- [What is needed] Return every line in the entries below where the word "none" shows up.
↓
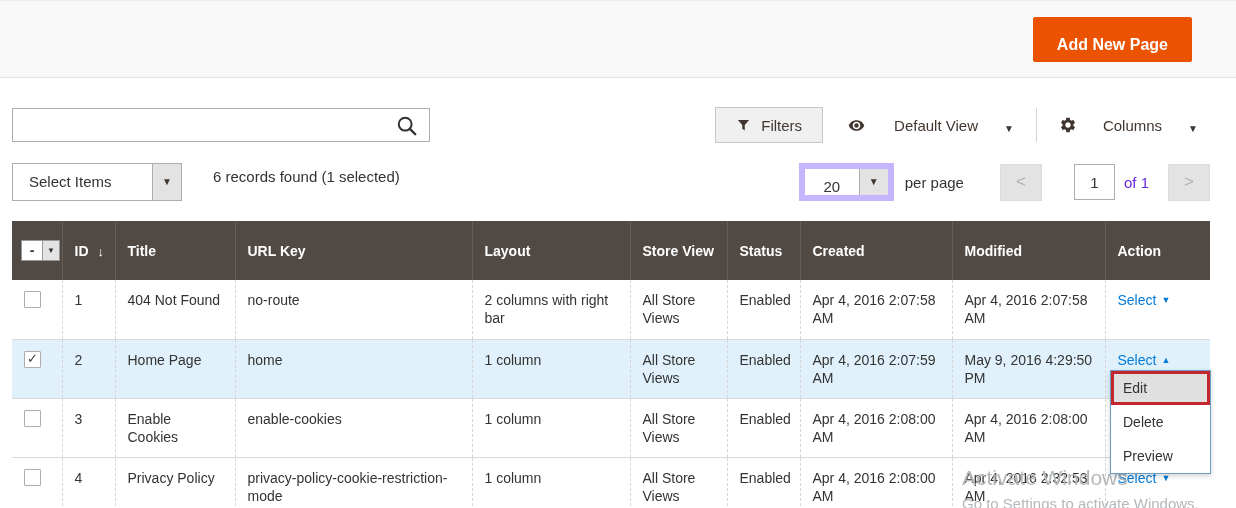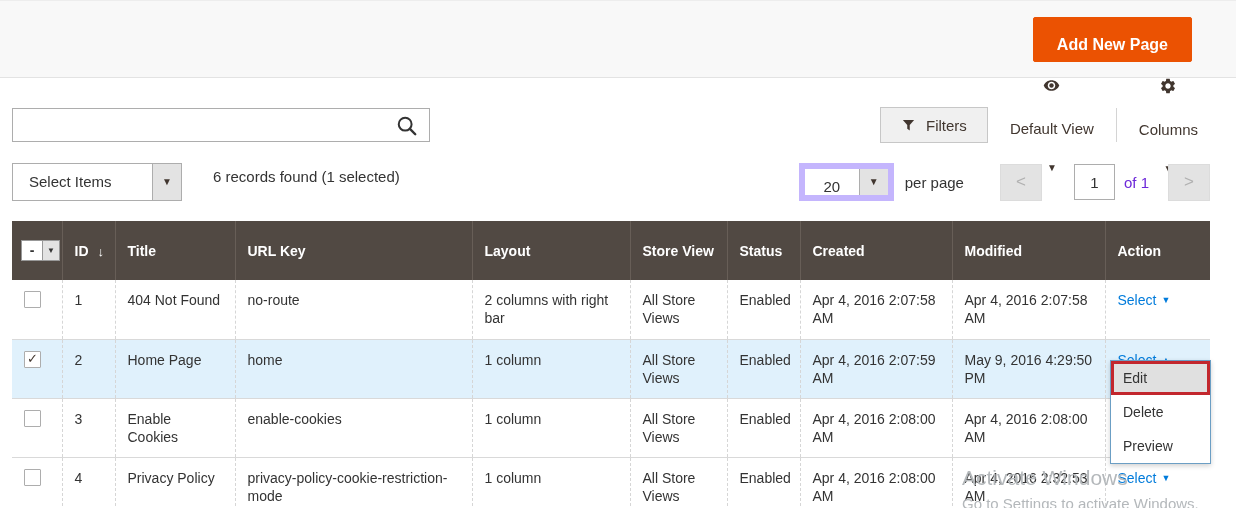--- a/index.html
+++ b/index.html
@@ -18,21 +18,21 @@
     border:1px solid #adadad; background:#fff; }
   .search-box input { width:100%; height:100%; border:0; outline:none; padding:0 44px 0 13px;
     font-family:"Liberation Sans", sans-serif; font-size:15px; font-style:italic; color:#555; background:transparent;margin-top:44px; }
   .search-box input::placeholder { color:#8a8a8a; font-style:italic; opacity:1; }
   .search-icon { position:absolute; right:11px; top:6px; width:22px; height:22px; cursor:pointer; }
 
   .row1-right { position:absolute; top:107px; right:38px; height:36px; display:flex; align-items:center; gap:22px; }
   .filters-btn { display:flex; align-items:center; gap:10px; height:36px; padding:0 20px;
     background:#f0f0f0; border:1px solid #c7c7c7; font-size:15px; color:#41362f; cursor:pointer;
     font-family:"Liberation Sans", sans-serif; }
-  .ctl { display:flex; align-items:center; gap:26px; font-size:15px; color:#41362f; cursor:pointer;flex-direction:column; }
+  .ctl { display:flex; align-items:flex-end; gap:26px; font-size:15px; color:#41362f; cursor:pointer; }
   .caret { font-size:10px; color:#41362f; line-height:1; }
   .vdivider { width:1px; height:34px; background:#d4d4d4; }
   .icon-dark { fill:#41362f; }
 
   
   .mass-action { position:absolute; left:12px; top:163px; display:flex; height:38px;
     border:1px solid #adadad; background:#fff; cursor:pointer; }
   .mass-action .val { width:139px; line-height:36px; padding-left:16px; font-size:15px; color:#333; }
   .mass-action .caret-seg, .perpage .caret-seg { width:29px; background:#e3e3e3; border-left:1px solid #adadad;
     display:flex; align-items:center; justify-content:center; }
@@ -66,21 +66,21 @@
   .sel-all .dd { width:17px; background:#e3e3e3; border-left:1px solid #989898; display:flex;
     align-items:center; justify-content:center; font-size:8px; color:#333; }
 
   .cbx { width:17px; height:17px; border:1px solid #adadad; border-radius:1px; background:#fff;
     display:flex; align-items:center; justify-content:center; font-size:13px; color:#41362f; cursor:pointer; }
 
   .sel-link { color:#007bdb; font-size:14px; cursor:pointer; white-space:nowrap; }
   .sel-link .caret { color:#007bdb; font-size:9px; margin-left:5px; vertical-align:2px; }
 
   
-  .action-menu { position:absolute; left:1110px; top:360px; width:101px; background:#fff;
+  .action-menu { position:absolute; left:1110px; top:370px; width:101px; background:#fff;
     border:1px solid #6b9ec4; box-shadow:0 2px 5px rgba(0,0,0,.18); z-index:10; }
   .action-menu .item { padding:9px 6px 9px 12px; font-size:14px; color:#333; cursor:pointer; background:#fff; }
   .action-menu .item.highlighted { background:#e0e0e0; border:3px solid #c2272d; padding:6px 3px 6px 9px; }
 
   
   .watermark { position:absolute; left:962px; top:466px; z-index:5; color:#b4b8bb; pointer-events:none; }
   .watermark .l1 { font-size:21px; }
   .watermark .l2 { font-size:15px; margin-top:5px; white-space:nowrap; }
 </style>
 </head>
↑
- [Result]
   .search-box input { width:100%; height:100%; border:0; outline:none; padding:0 44px 0 13px;
   .watermark { position:absolute; left:962px; top:466px; z-index:5; color:#b4b8bb; pointer-events:none; }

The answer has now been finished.